Okay, let’s play with that logic for a moment:
- If a white man wants to kill a black man, he’s rightly considered racist or a member of the KKK. He is an extremist. But if a white abortion doctor kills a black unborn baby, he’s just doing his job and helping a woman exercise her reproductive rights.
- If a woman were to kill her disabled 8-year-old son, we’d consider her cruel and merciless. Her actions would be extreme. Yet, if through genetic testing a woman discovers that her unborn son has a disability and then chooses to kill him, we buy the lie that it would be “unfair” for her to bring her baby into the world.
- If a couple decided to kill a few of their kids because they were struggling financially and unable to make ends meet, we’d think they were crazy. Their actions would be considered extreme. But if parents choose to kill their unborn child because of those same financial struggles, our society praises them for exhibiting financially responsible behavior.
A TV star I’m not familiar with, Jemima Kirke, recently opened up about her abortion. Her explanation for why she killed her child? Her life “was not conducive to raising a happy, healthy child.” If Ms. Kirke had a 3-year-old daughter and decided to kill her as well, because her life “was not conducive to raising” kids, would our culture respond as positively as they did to her choice to kill her unborn child?
No, because the unborn in America are the most hated, most discriminated against, and most neglected class of people in the history of our country.
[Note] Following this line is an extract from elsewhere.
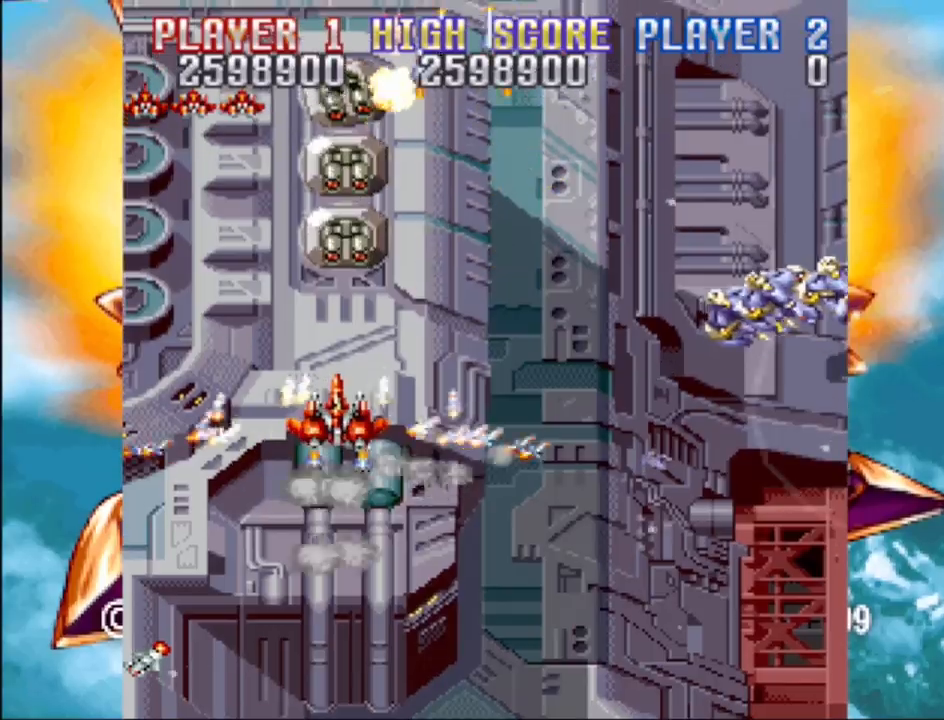
{"buttons": ["CROSS", "DPAD_DOWN", "DPAD_RIGHT"], "events": [[183, "DPAD_DOWN", "up"], [350, "DPAD_RIGHT", "down"], [400, "DPAD_DOWN", "down"]]}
Here’s my point: The only morally acceptable, sane worldview is the one that protects all unborn human life from harm and death.
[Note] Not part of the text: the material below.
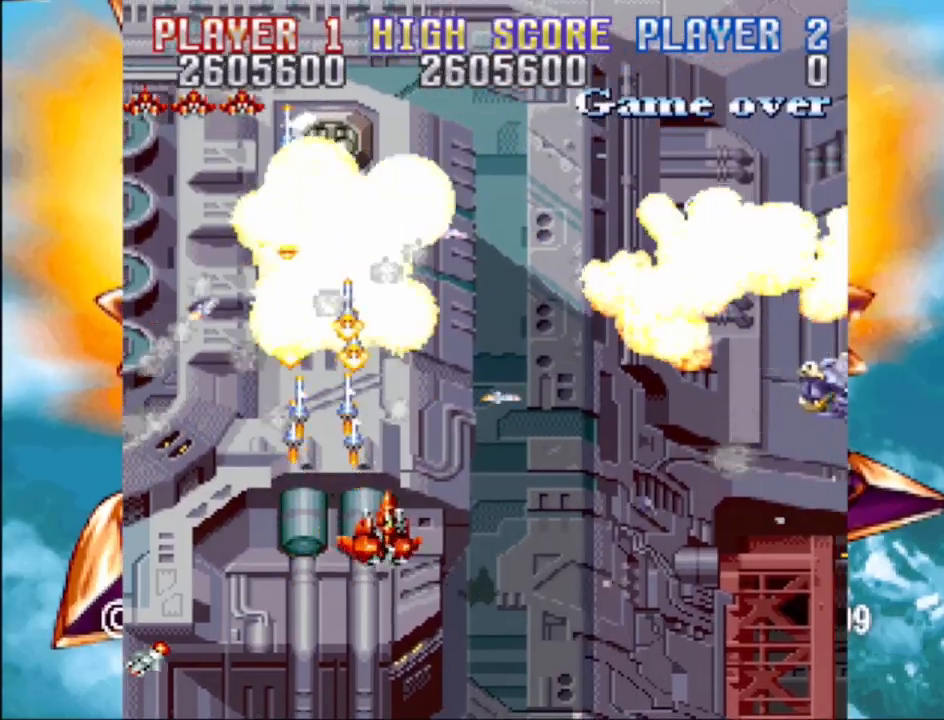
{"buttons": ["CROSS", "DPAD_RIGHT"], "events": [[17, "DPAD_DOWN", "up"], [183, "DPAD_RIGHT", "up"], [283, "DPAD_LEFT", "down"], [417, "DPAD_LEFT", "up"], [467, "DPAD_RIGHT", "down"]]}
“Should we end abortion?” The answer is yes—and no just society can answer any other way.
The second question, “Can we end abortion?” is simply a matter of our commitment to the first question. If we really believe we should end abortion, then the answer to the second question is also yes.
Our beliefs drive our actions. When William Wilberforce, the 19th century English abolitionist, asked if legalized slavery should be ended, he committed himself to the necessary actions based on his answer. When Martin Luther King Jr. asked if civil rights should be extended to blacks and other minorities, his actions flowed from his beliefs. When Susan B. Anthony asked if women should have the right to vote, her actions followed her beliefs.
Can abortion be ended? How firm is our answer? How committed are we to that reality? How convicted are we that abortion is still ridiculously common and available in our country? How horrified are we at the death, destruction, and pain that abortion brings?
Can we end abortion? That, my friends, is entirely up to you and I.